Les FARDC confirment la poursuite du dossier des officiers interpellés dans un climat sécuritaire tendu. L’armée indique que l’enquête se déroule sous le secret de l’instruction, tandis que l’opinion publique s’interroge sur les récents arrestations d’officiers généraux et supérieurs.
Lors d’un point de presse tenu le samedi 22 novembre 2025 à l’état-major général, le porte-parole des FARDC, le général-major Sylvain Ekenge, a confirmé que les interpellations sont liées à des faits qualifiés de « répréhensibles » et relevant de la sécurité de l’État. Il a rappelé que le dossier demeure, à ce stade, dans sa phase préjuridictionnelle.
« Le dossier est encore dans la phase préjuridictionnelle. C’est vrai, plusieurs officiers généraux et supérieurs des FARDC sont actuellement interpellés. Nous le confirmons. Ils le sont pour des faits hautement répréhensibles liés à la sécurité de l’État. Pour des besoins d’investigations approfondies, leur durée de détention est prolongée conformément à la loi, sur demande du parquet militaire qui mène les enquêtes. Cette procédure est entièrement prévue par les textes en vigueur », a affirmé le général-major Sylvain Ekenge.

Concernant les conditions de détention, il a précisé que les officiers concernés sont soumis à une assignation à résidence assortie d’un régime de liberté contrôlée.
Les FARDC assurent que la procédure respecte les textes en vigueur et que les officiers interpellés, notamment dans le cadre des enquêtes en cyberdéfense, restent à la disposition de l’Auditeur général. L’armée précise qu’une communication plus détaillée sera possible une fois l’affaire portée devant le juge, après la clôture de l’instruction.

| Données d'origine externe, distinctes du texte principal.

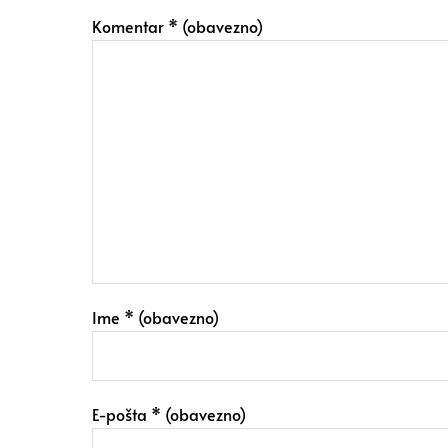
Komentar
* (obavezno)
Ime
* (obavezno)
E-pošta
* (obavezno)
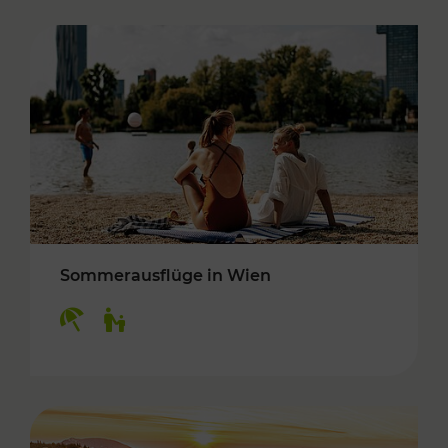
Sommerausflüge in Wien
Kategorien: Erholung, Für Kinder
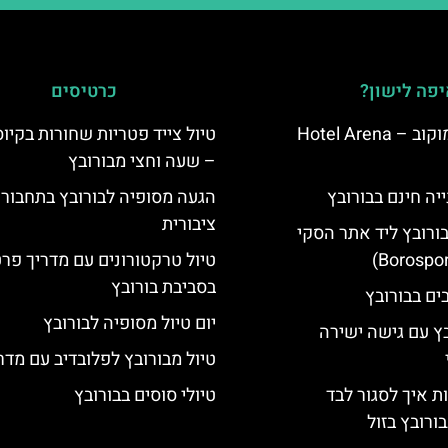
פה לישון?
כרטיסים
מלון ארנה סמוקוב – Hotel Arena
טיול צייד פטריות שחורות בקיו
– שעה וחצי מבורובץ
יה חינם בבורובץ
הגעה מסופיה לבורובץ בתחבור
ציבורית
בורובץ ליד אתר הסקי
טיול טרקטורונים עם מדריך פרט
בסביבת בורובץ
יום טיול מסופיה לבורובץ
בץ עם גישה ישירה
טיול מבורובץ לפלובדיב עם מדר
ת איך לסגור לבד
טיולי סוסים בבורובץ
ורובץ בזול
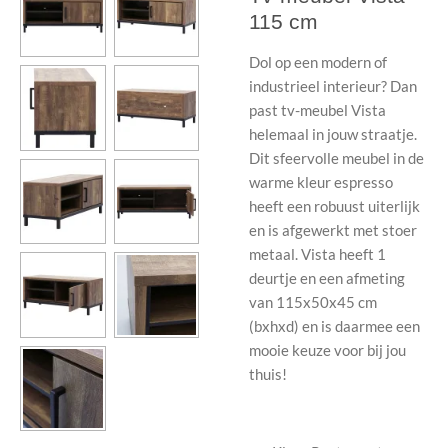
115 cm
Dol op een modern of
industrieel interieur? Dan
past tv-meubel Vista
helemaal in jouw straatje.
Dit sfeervolle meubel in de
warme kleur espresso
heeft een robuust uiterlijk
en is afgewerkt met stoer
metaal. Vista heeft 1
deurtje en een afmeting
van 115x50x45 cm
(bxhxd) en is daarmee een
mooie keuze voor bij jou
thuis!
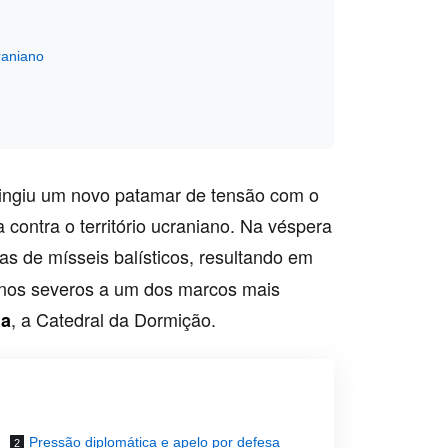
raniano
tingiu um novo patamar de tensão com o
contra o território ucraniano. Na véspera
s de mísseis balísticos, resultando em
danos severos a um dos marcos mais
, a Catedral da Dormição.
ia
Pressão diplomática e apelo por defesa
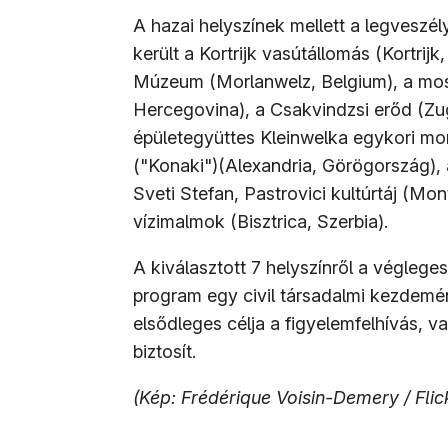
A hazai helyszínek mellett a legveszél
került a Kortrijk vasútállomás (Kortrijk
Múzeum (Morlanwelz, Belgium), a most
Hercegovina), a Csakvindzsi erőd (Zu
épületegyüttes Kleinwelka egykori mor
("Konaki")(Alexandria, Görögország), 
Sveti Stefan, Pastrovici kultúrtáj (Mo
vízimalmok (Bisztrica, Szerbia).
A kiválasztott 7 helyszínről a végleges 
program egy civil társadalmi kezdem
elsődleges célja a figyelemfelhívás, v
biztosít.
(Kép: Frédérique Voisin-Demery / Flic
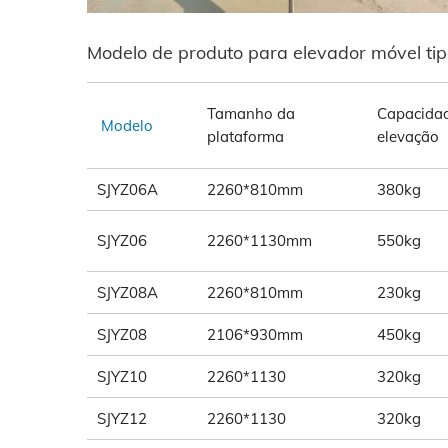
Modelo de produto para elevador móvel tip
Tamanho da
Capacida
Modelo
plataforma
elevação
SJYZ06A
2260*810mm
380kg
SJYZ06
2260*1130mm
550kg
SJYZ08A
2260*810mm
230kg
SJYZ08
2106*930mm
450kg
SJYZ10
2260*1130
320kg
SJYZ12
2260*1130
320kg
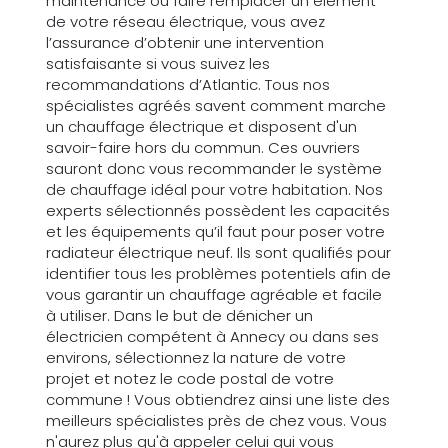
maintenance ou faire remplacer un élément
de votre réseau électrique, vous avez
l’assurance d’obtenir une intervention
satisfaisante si vous suivez les
recommandations d’Atlantic. Tous nos
spécialistes agréés savent comment marche
un chauffage électrique et disposent d'un
savoir-faire hors du commun. Ces ouvriers
sauront donc vous recommander le système
de chauffage idéal pour votre habitation. Nos
experts sélectionnés possèdent les capacités
et les équipements qu’il faut pour poser votre
radiateur électrique neuf. Ils sont qualifiés pour
identifier tous les problèmes potentiels afin de
vous garantir un chauffage agréable et facile
à utiliser. Dans le but de dénicher un
électricien compétent à Annecy ou dans ses
environs, sélectionnez la nature de votre
projet et notez le code postal de votre
commune ! Vous obtiendrez ainsi une liste des
meilleurs spécialistes près de chez vous. Vous
n'aurez plus qu'à appeler celui qui vous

« Le parquet militaire a la gestion de ce dossier. Il nécessite du temps pour permettre à l’Auditeur général d’approfondir ses enquêtes et d’avoir un dossier complet, bien documenté et bien ficelé avant de présenter les prévenus au Premier président de la Haute Cour. À ce stade, nous ne pouvons pas entrer dans les détails pour ne pas violer le secret de l’instruction. »
Ces développements interviennent alors que le pays fait face à une situation sécuritaire marquée par la résurgence de la rébellion AFC/M23 et par des suspicions récurrentes de dysfonctionnements au sein des structures de défense et de sécurité.